One of the most important aspects of financial planning to taking care of your retirement – building a sufficient corpus to meet your expenses and help you tide the ups and downs during the twilight years.
In order to help the general public be able to build a sizeable retirement corpus, the government introduced the National Pension System (NPS). Under this system, a defined contribution is invested in a mix of assets and the return from those assets help generate income for the post retirement corpus. The returns from the NPS are market-linked and dedicated fund managers undertake the task of managing this retirement money.
But how does NPS work?
Under NPS, an investor can opt for either of two accounts – A Tier 1 or a Tier- II account. The first one is where the retirement funds are non-withdrawable and permanent while the other is a voluntary withdrawable account.

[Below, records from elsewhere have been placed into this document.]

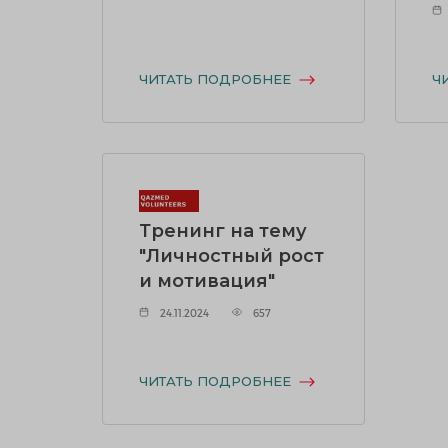
ЧИТАТЬ ПОДРОБНЕЕ
Ч
Тренинг на тему
"Личностный рост
и мотивация"
24.11.2024
657
ЧИТАТЬ ПОДРОБНЕЕ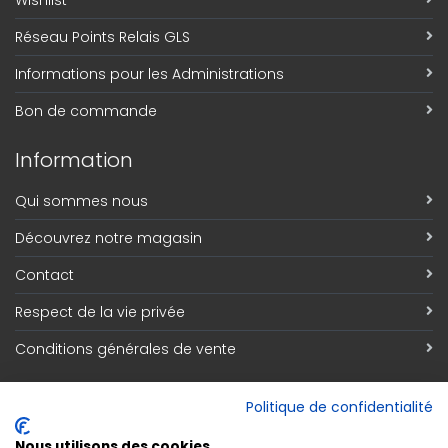
Wishlist
Réseau Points Relais GLS
Informations pour les Administrations
Bon de commande
Information
Qui sommes nous
Découvrez notre magasin
Contact
Respect de la vie privée
Conditions générales de vente
Inscription Newsletter
Politique de confidentialité
Adresse email
*
Nous utilisons des cookies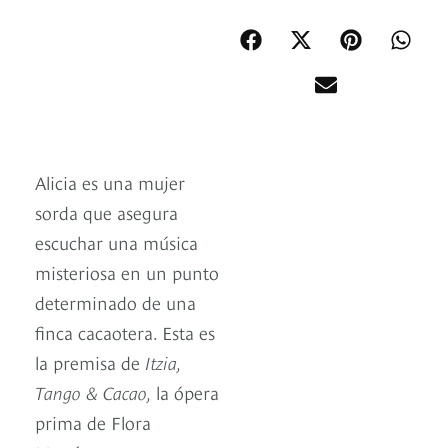
Alicia es una mujer
sorda que asegura
escuchar una música
misteriosa en un punto
determinado de una
finca cacaotera. Esta es
la premisa de
Itzia,
Tango & Cacao,
la ópera
prima de Flora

A Tier II account can only be opened if you have an active Tier- I account. The minimum contribution for a Tier I account is Rs 500 for all transactions and Rs 6000 for a year. For the Tier II account, the minimum contribution for opening an account is Rs 1000 and Rs 250 is charged for subsequent transactions.
Choice of investing
An investor in NPS also has the choice of investing via either Auto or Active investing. Under the auto choice, the funds are invested based on a predetermined formula as per the age of the investor. The allocation is made in 3 asset classes: Equities, Corporate Bonds and Government Securities.

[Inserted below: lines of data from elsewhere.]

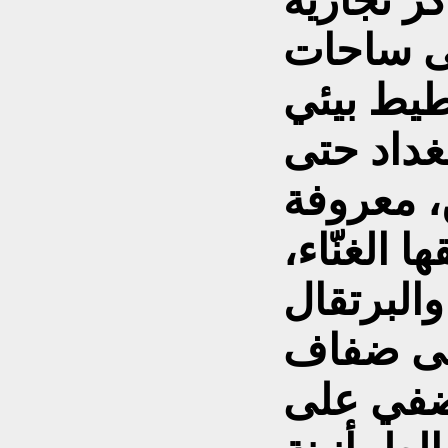
ز تجارية
ى ساحات
طيط بيئي
غداد حتى
 معروفة
 الغنّاء،
البرتقال
لى ضفاف
ضفي على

Under Active investment the investor can choose the allocation of retirement funds into the three asset classes. There is a limit of a maximum of 50% allocation in Equities. For the government sector, the cap on equity is increased to 15%.

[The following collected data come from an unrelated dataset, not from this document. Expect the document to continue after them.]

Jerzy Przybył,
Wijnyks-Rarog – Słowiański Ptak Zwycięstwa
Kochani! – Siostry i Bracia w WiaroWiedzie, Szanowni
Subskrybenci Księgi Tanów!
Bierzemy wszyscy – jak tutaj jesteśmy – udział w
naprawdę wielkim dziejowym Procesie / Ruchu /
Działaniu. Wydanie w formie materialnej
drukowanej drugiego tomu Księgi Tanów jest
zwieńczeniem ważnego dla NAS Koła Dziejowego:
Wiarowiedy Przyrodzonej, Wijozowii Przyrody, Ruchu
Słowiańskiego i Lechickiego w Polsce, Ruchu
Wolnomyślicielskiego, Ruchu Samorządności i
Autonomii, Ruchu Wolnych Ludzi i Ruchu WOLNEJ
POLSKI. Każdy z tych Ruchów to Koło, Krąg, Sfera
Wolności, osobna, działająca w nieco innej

Post retirement, an investor can exit from the NPS but 40% of the pension lump sum has to be utilised for purchasing an annuity. Upon withdrawal before the age of 60, 80% of the pension lump sum needs to be utilised to purchase an annuity.
These conditions apply only to the Tier-I account.
Taxation and expenses
Contributions made to the NPS account and the returns earned on investments of the retirement corpus are not taxed. However, a pension lump sum withdrawn on exit from the NPS is taxed, excluding the amount used to buy annuity.
The fund management charges on the NPS is also very low – just 0.01 per cent. This helps in the pension fund growth without eating into the returns.
Thus, NPA offers several benefits for long term retirement planning, offering income tax benefits apart from diversification of investments into asset classes. Those who do not wish to actively manage their portfolio until retirement age tend to find NPS attractive.